The government expects a slowing of migrant growth but continued augmentation of the local-born citizen pool to a possible high-end population figure of 6.9 million by 2030. The strategy, unveiled after a year of intensive study and consultation, was cast as an unavoidable solution to the economic slowdown brought about by falling fertility rates of native-born Singaporeans.
The government's unenviable choice, as highlighted by the Minister of the Environment Vivian Balakrishnan, was one of ‘Political Suicide vs Demographic Extinction’ in his blog:
I would prefer to have a smaller population of foreigners in our Singapore but ……We are facing the crisis of our lifetime. Our citizen population will halve every two generations. But that… is a ‘long’ term problem. The real emergency is not babies, but ageing. That is why the population will increase in the short term before the inevitable decrease in the long term.

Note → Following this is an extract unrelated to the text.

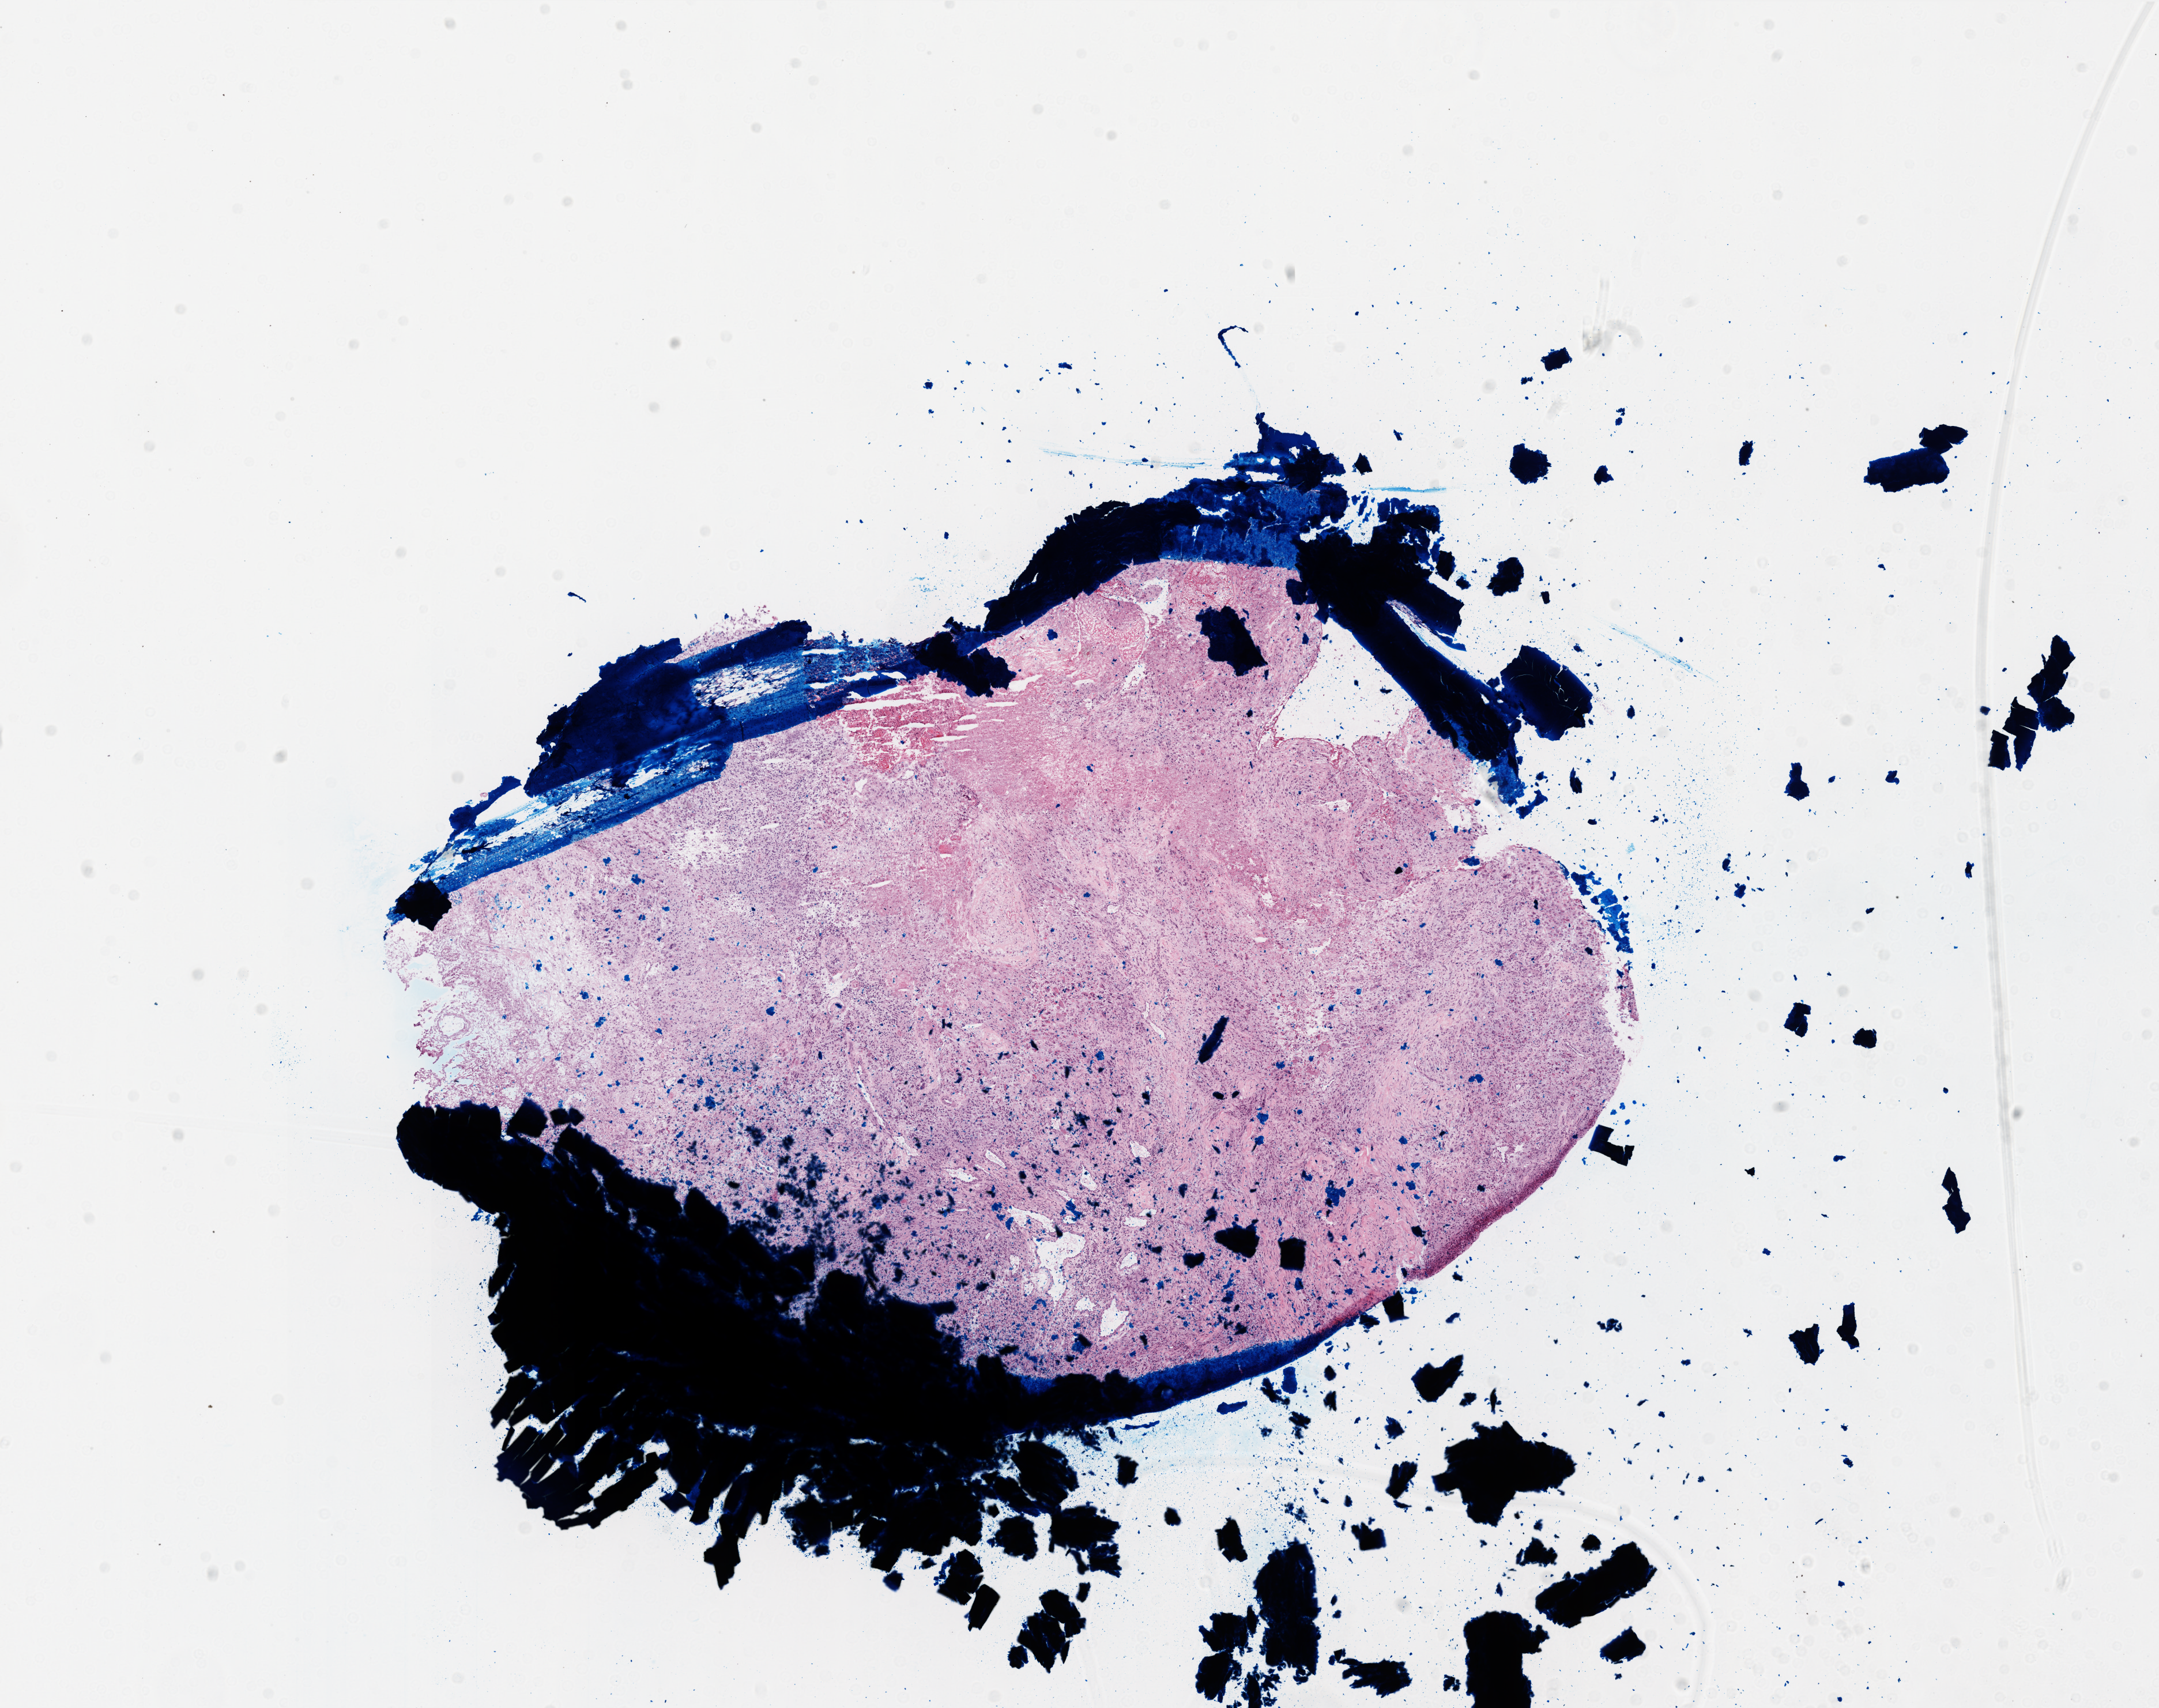
Digitized H&E tissue section (whole slide), low-resolution overview of the scanned area, about 15.0 x 11.9 mm (slide scanned at 20x). Frozen section from the top of the tissue portion. Sample: primary tumour, brain. Male patient; age at initial diagnosis 55 years. Composition of this section per pathologist review: tumour cells 75%, tumour nuclei 100%, normal cells 0%, stromal cells 0%, necrosis 25%.
Histologic diagnosis: Glioblastoma.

Opposition politician Yee Jenn Jong from the Worker's Party however argued that it was not population growth that would create a dynamic Singapore but that one needed ‘A dynamic population for a sustainable Singapore':
Madam Speaker, I am not against foreigners who wish to become Singaporean. Truly integrating them to become Singaporeans as we know Singaporeans to be, will be take time. To integrate, the foreigner has to spend substantial time here and should make genuine effort to understand our way of life and speak our language. How fast can we make that happen with adult immigrants?

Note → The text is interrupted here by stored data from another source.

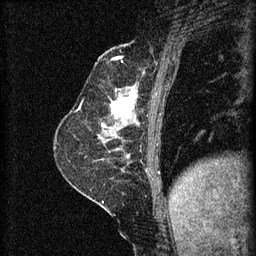
Breast MRI (dynamic contrast-enhanced), one sagittal slice. Position 23 of 60 along the scan axis. 3 images stored at this slice position (order not interpretable as contrast timing). 1.5 T. TE 4.2 ms, TR 8.2 ms. 2 mm slice thickness. 256 × 256 image matrix. Female patient, age 59 years.
Outlined on this slice (semi-automatically segmented with operator editing):
- analysis volume of interest (the breast-tissue region the enhancement analysis was run in; not a lesion): bounding box (x1, y1, x2, y2) in pixels: (98, 92, 137, 135)
- tumour enhancement mask (voxels above the 70 % enhancement threshold inside the analysis volume of interest): (112, 94, 137, 119)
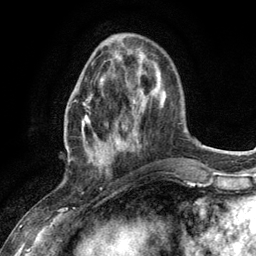
Breast MRI (dynamic contrast-enhanced), one axial slice; position 38 of 134 along the scan axis; cropped to one breast; dynamic contrast-enhanced series, time point 2 of 6 at this slice position (early post-contrast); 3 T; TE 2.8 ms, TR 7.3 ms; 256 × 256 image matrix, field of view 180 × 180 mm. Female patient.
Outlined on this slice (semi-automatic segmentation, software-assisted and operator-edited):
- enhancing-tissue mask used for the functional tumour volume (all voxels passing the contrast-enhancement thresholds inside the analysis volume; usually the tumour): box from (x=82, y=79) to (x=116, y=170) px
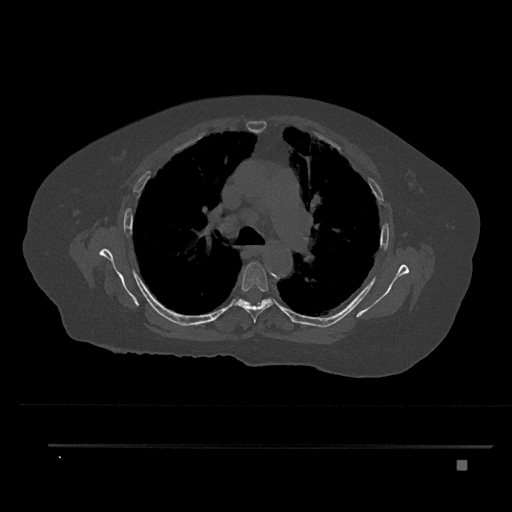
CT including the spine, one axial slice. Slice 559 of 797 in the series (ordered by position). 120 kVp. Bone window (W 1800 / L 400 HU). 0.5 mm slice thickness. 512 × 512 image matrix, field of view 437 × 437 mm. Female patient, age 76 years. From the clinical record (not read from this slice): primary cancer: lung; vertebrae with lytic lesions (as recorded): T11, L3.
Structures marked on this image (semi-automatic segmentation, software-assisted and operator-edited):
- T5 vertebra: box from (x=234, y=262) to (x=275, y=323) px
- T6 vertebra: (x=235, y=298)–(x=273, y=307)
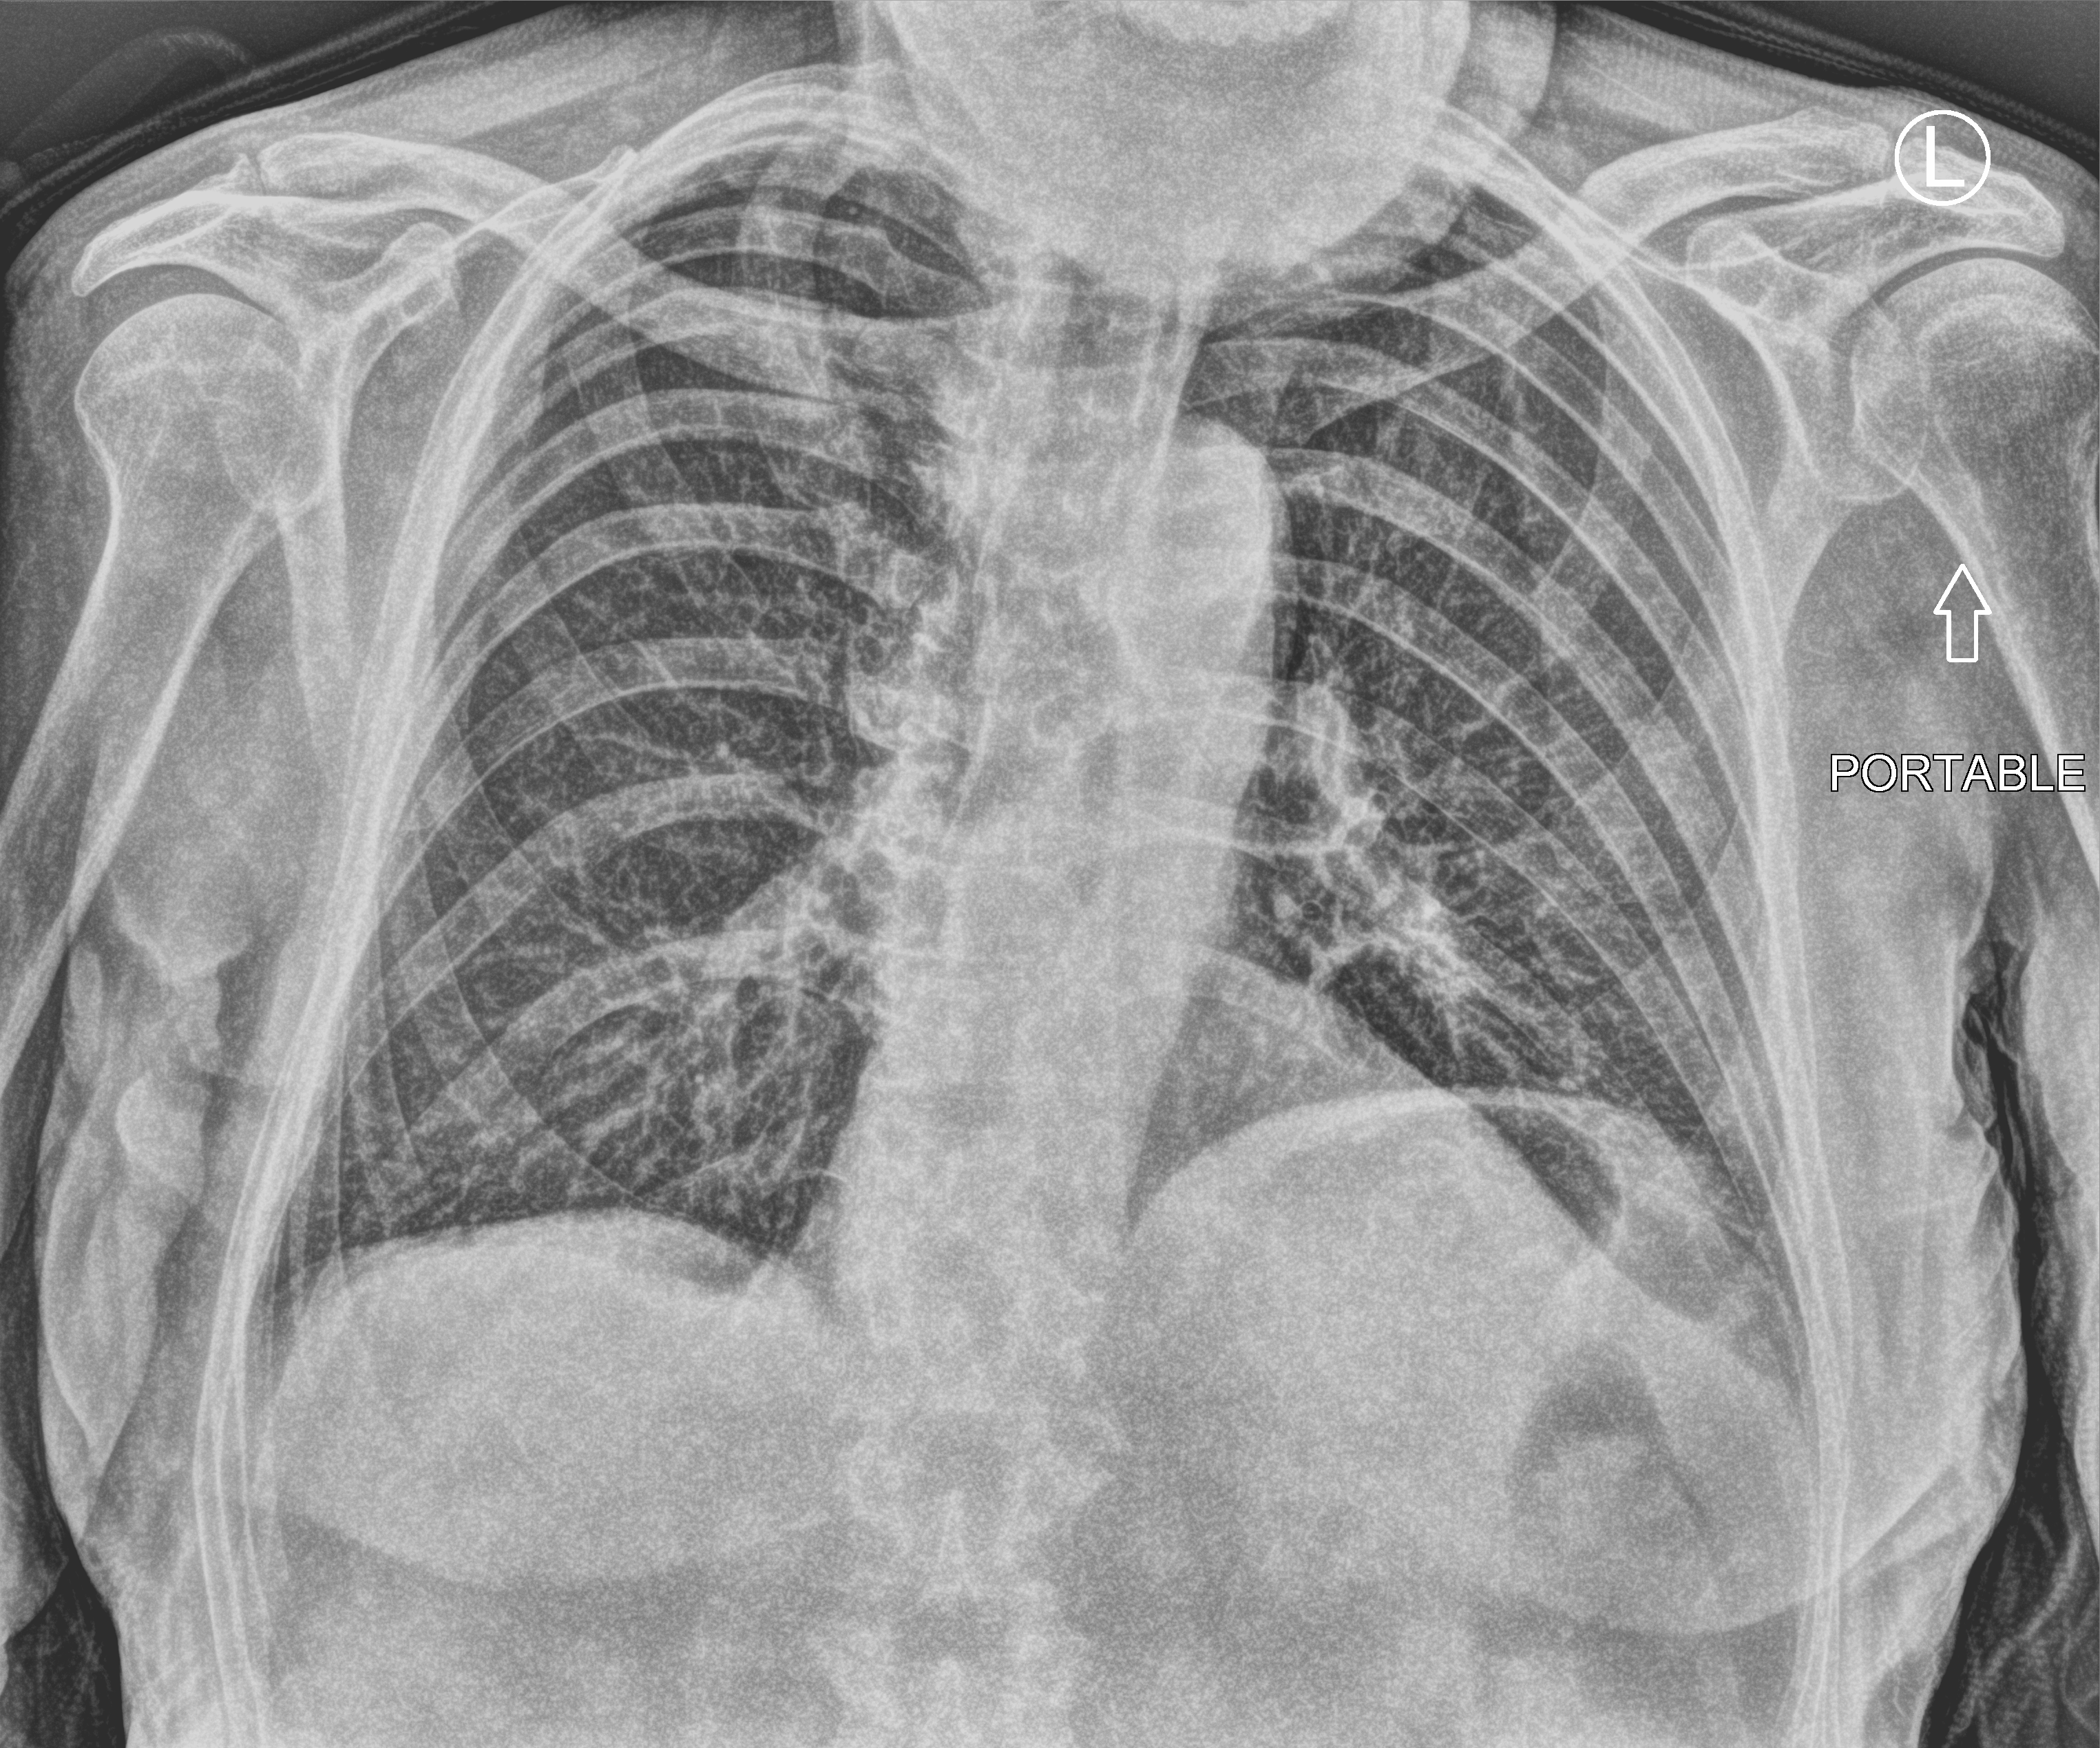
Portable chest radiograph; anteroposterior (AP) projection. Male patient hospitalised with COVID-19, age 75–90 years.
Hospital-stay facts (about this admission, not read from this image; timing relative to this image not recorded):
- admitted to intensive care during this hospital stay: no
- mechanically ventilated during this hospital stay: no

Blogger Oddznns wrote that the real issue is about what Singaporeans want and the trade-offs they're prepared to make.
How do we create national identity, roots and a feeling of belonging even as we try to create a city that provide jobs, opportunity and a tax base to pay for a gentler, kinder country?
A plausible answer can only be arrived at if we go beyond the box of competitiveness and simple economic sustainability. Our best Singapore home is not just one that is economically vibrant. It has to be competitive enough for our hearts to espouse, sustainable in terms of loyalty.
The ultimate nationhood question is – What are we prepared to die for?
But who are the Singaporeans who will be allowed to decide? This is the question asked by another blogger, Singapore Armchair Critic, who states that ‘Holding the Singapore passport makes one an “instant citizen” but does not make one “Singaporean”:
To cite a cliché “home is where the heart is,” time has to elapse before a new migrant develops profound emotional ties – through imbibing local cultures and building a social network of family and friends – that outweigh cold, rational calculations to leave or stay in Singapore should circumstances here take a turn for the worse.
Who indeed is a Singaporean and what constitutes a Singapore Core? The question continues to be discussed around the blogosphere. Perhaps, only time will tell.
6 comments
This debate is a political ploy to divert people’s attention away from inflation in food prices, stagnant salary and unreported unemployment.
Foreigners and immigrants are already making up slightly more than half the current population of Singapore. Singapore government has already been actively converting them into Singaporeans since 1990s, without much media buzz.
We do not regard them as Singaporeans if they are not locals in the first place. The local cultures have been tarnished and many locals remain underemployed and jobless.